Edit: Judging from the reaction this isn't what certain people wanted to hear. Well, we are in this mess because of exactly that attitude. Nature does not care for our wishes and we better grow up sooner rather than later.
I did some research on this in my spare time. It's about as likely as the long term side effects of the covid19 itself(unknown), but to a lesser extent. If we take the Flu vaccine for example, it causes some autoimmune disease at rate 15 times less than the actual Flu virus. Flu vaccines are the most tested.
There are nastier less tested vaccines out there that score worse, but still better than the actual viruses. That being said a virus doesn't infect the whole population in general, while for a vaccine to be effective you have to push it out widely thus reversing the win a little bit.
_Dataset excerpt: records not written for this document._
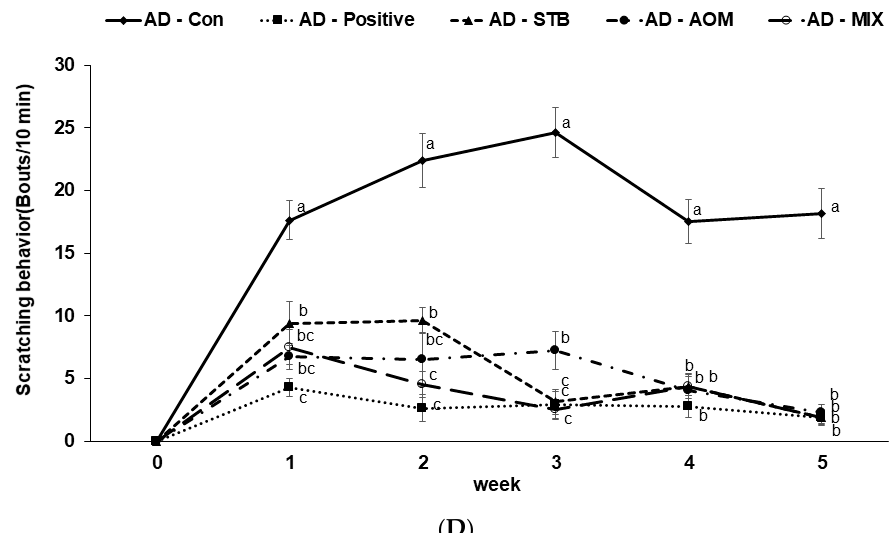
Figure 2. The severity of clinical atopic dermatitis symptoms. ( A ) Changes in atopic dermatitis symptoms at the dorsal skin lesion from week 0 to week 5. ( B ) The severity of each clinical atopic dermatitis symptom at the 5th week ( C ) Weekly scores of an average of 5 clinical atopic dermatitis symptoms from week 0 to week 5. ( D ) Changes in scratching behavior scores from week 0 to week 5. a,b,c Means with different superscripts were significantly different among the groups in each parameter by Tukey test at p < 0.05.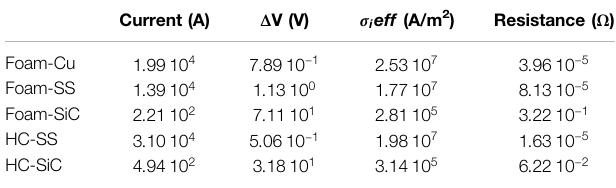
TABLE3| Electricalparametersofdifferentstructuredreactorstoprovideapower density of 10 MW/m 3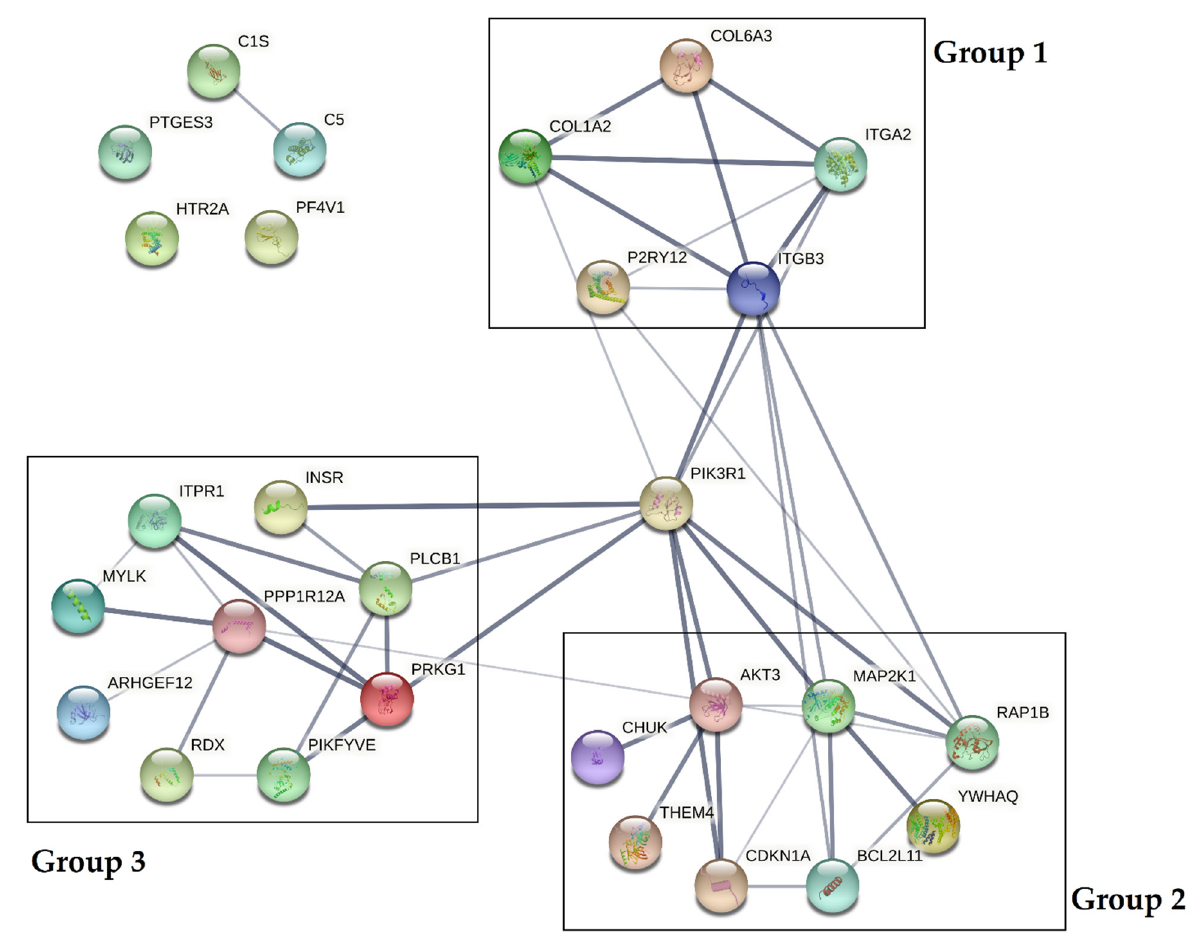
Figure 6. Protein–protein interaction (PPI) analysis of selected proteins present in the platelet proteome. PPIs were determined using the STRING database [18]. The PPI network is presented as lines between nodes, the thickness of which indicates the strength of the interaction.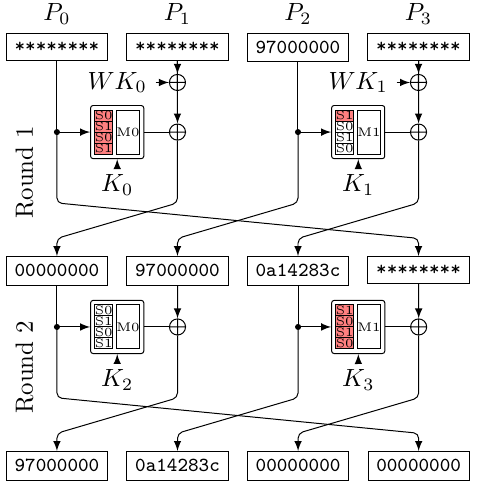
Figure 9: CLEFIA : Key-recovery for 2 initial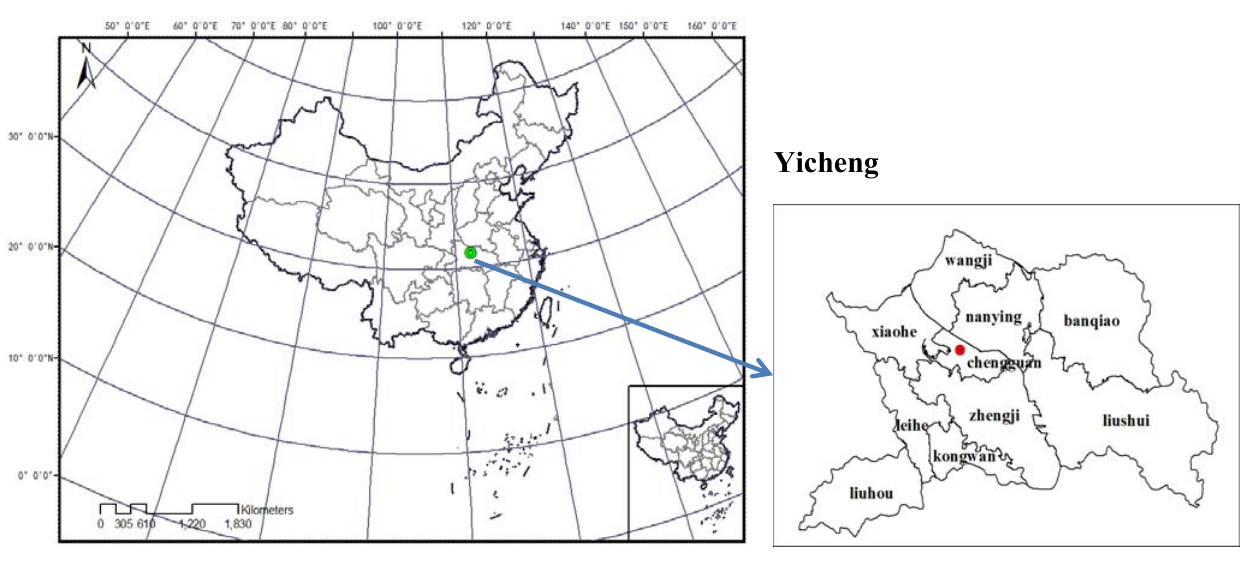
Figure 1. Location of the study area.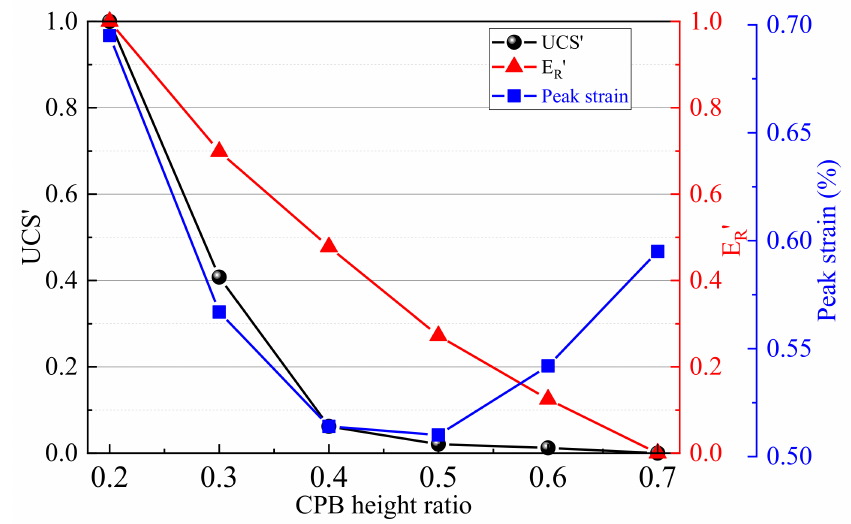
Figure 15. Composite diagram of CPB height ratio, ( UCS ’, E R ’, and peak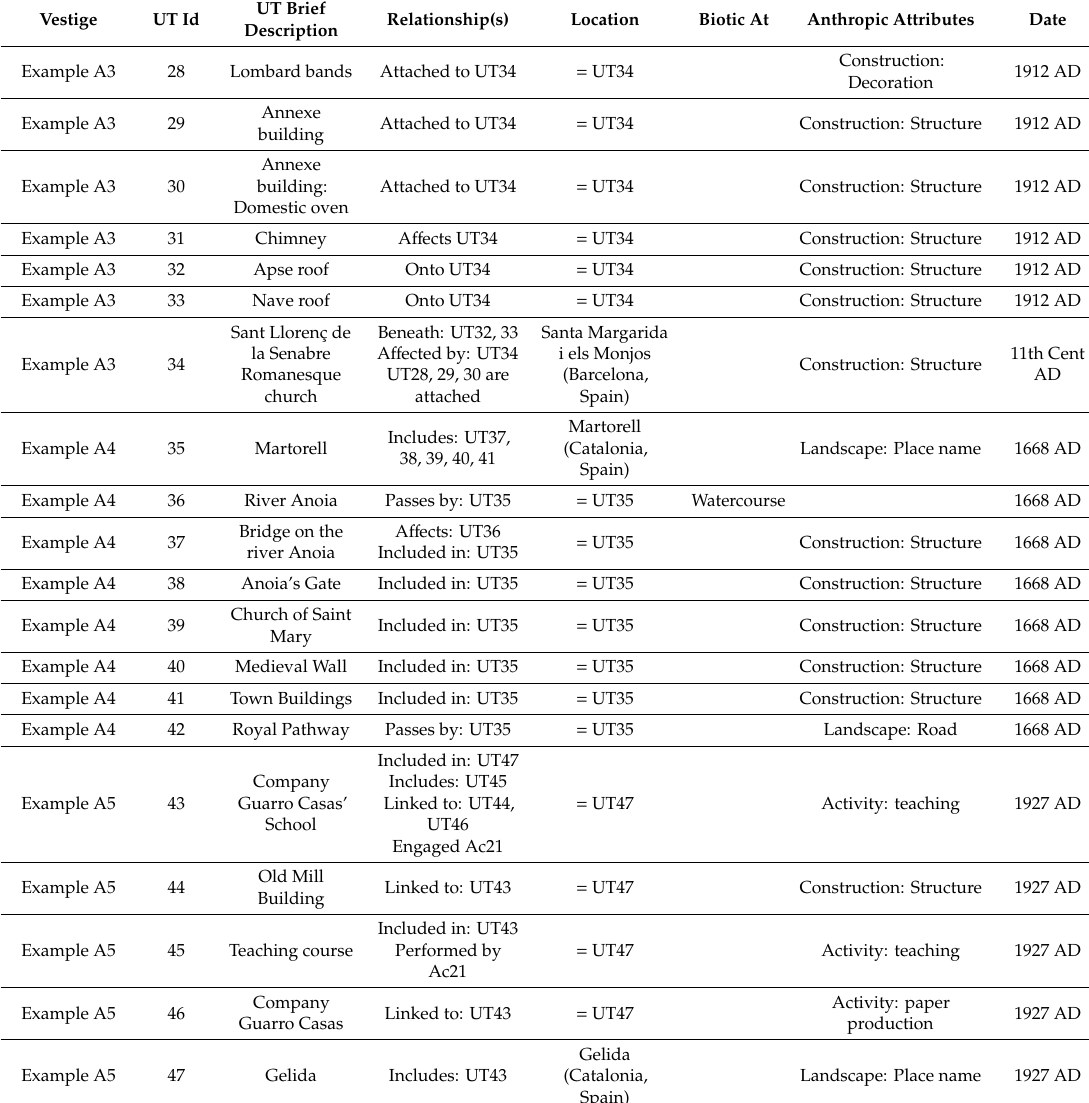
Table A4. Simplified UT dataset gathered from Examples A3, A4, and A5.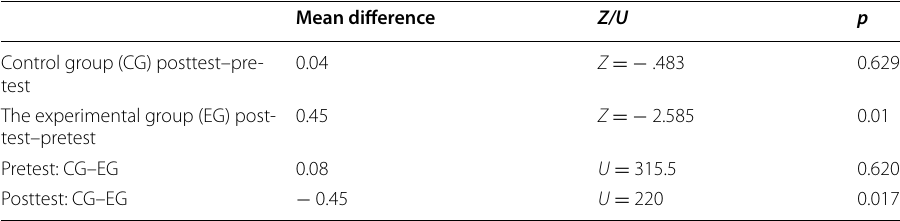
Table 8 Comparisons of the lexical resources scores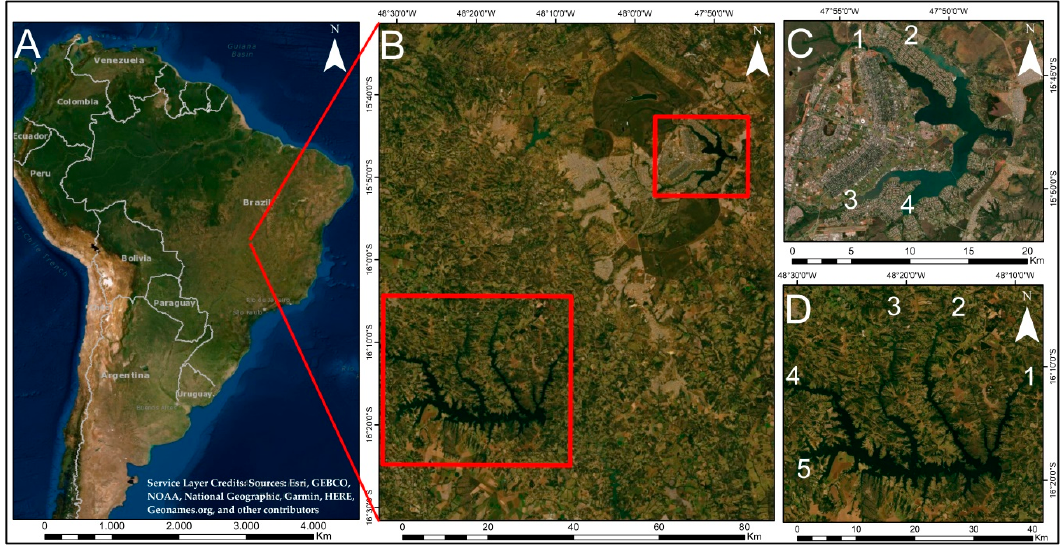
Figure 2. Location map of the urban ( Parano á - C ) and rural ( Corumb á IV - D ) reservoirs highlighting its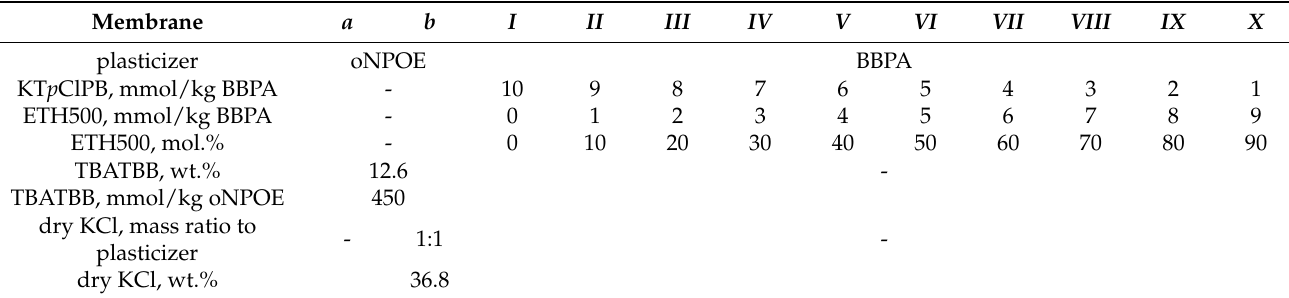
Table 1. Composition of the prepared electrode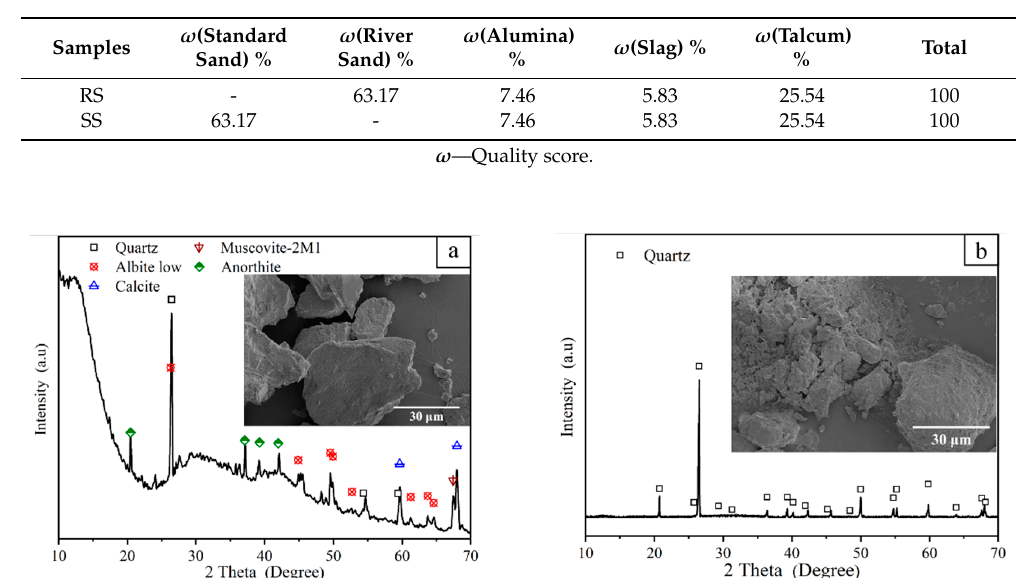
Figure 1. SEM (Scanning electron microscope) image and XRD (X-ray diffraction) pattern of ( a ) river sand and ( b ) standard sand.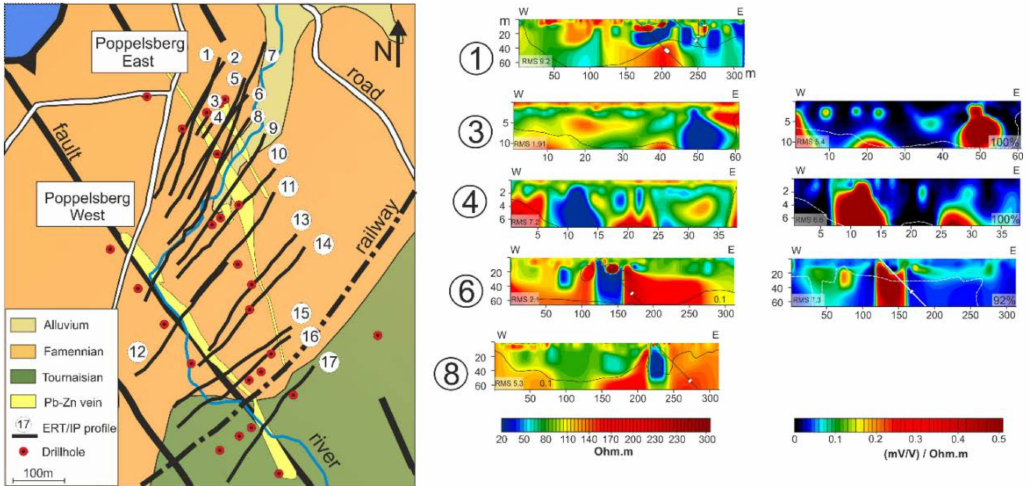
Figure A1. On the left: Resistivity results showing DOI 0.1 isolines and drillholes. The rectangles on the drillings represent mineralized area. On the right: IP profiles (normalized chargeability) displaying drillings and mineralized area. Rectangles represent the thickness and location of the Pb–Zn mineralization. The percentage on the right of each profile indicates the proportion of remaining data after data selection (see Figure 4). The white dashed lines represent the DOI limit corresponding to a value of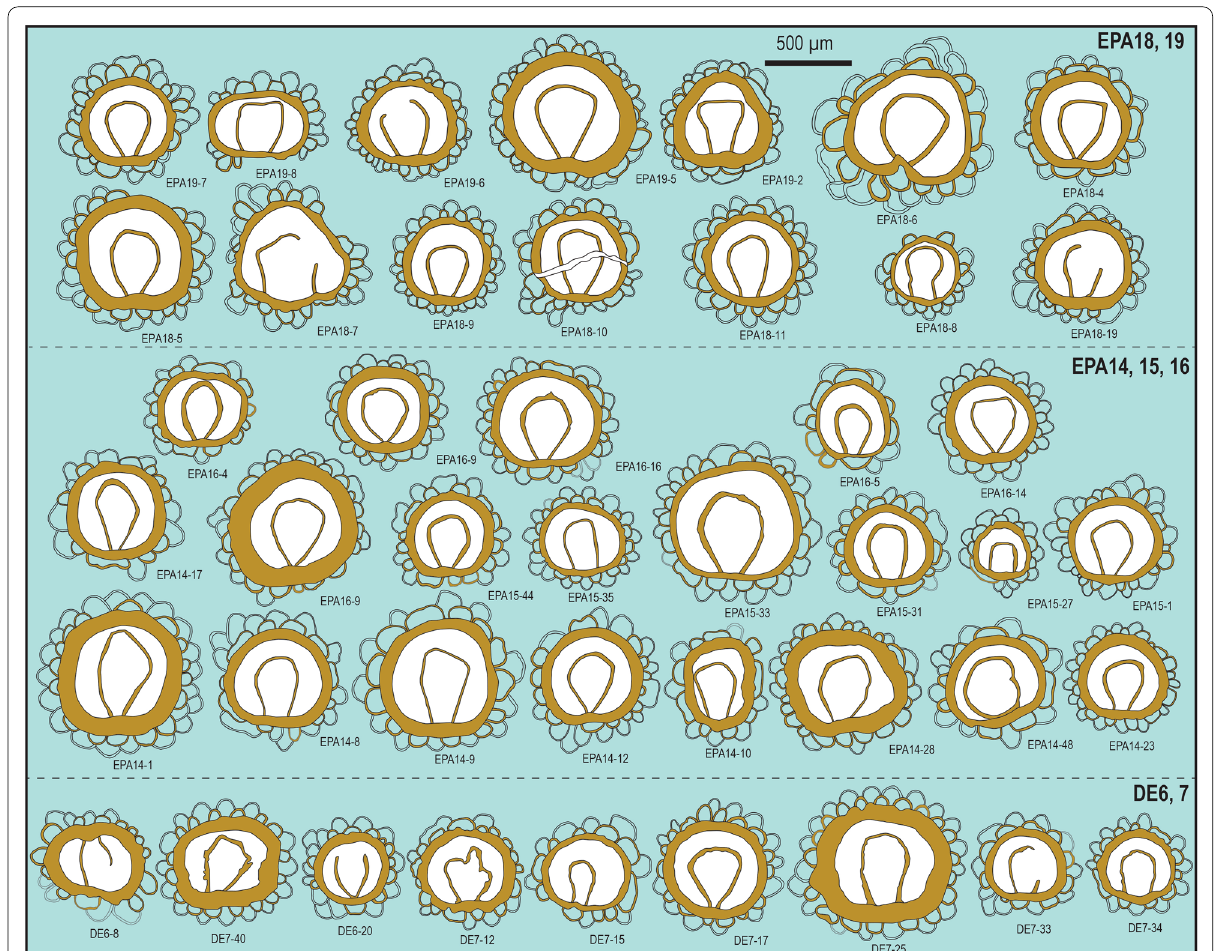
Fig. 15 Line drawings of the embryonic–nepionic stages of O. ex. interc. gruenbachensis Papp– apiculatus Schlumberger from the Taraklı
I am sure there is an equation out there that balances the risk.
In Finland all school aged children (afaik) were vaccinated against the recent swine flu outbreak and then it was discovered it led to narcolepsy in some cases...
I don't know how it works in Europe, but I actually think the vaccine liability program in the US makes a ton of sense, ensuring that companies are still incentivized to make vaccines, while injured people can still get compensatiom. Honestly, I wish more medical malpractice law worked like this (IIRC malpractice law in the Netherlands or Denmark does generally work from this "no fault" baseline).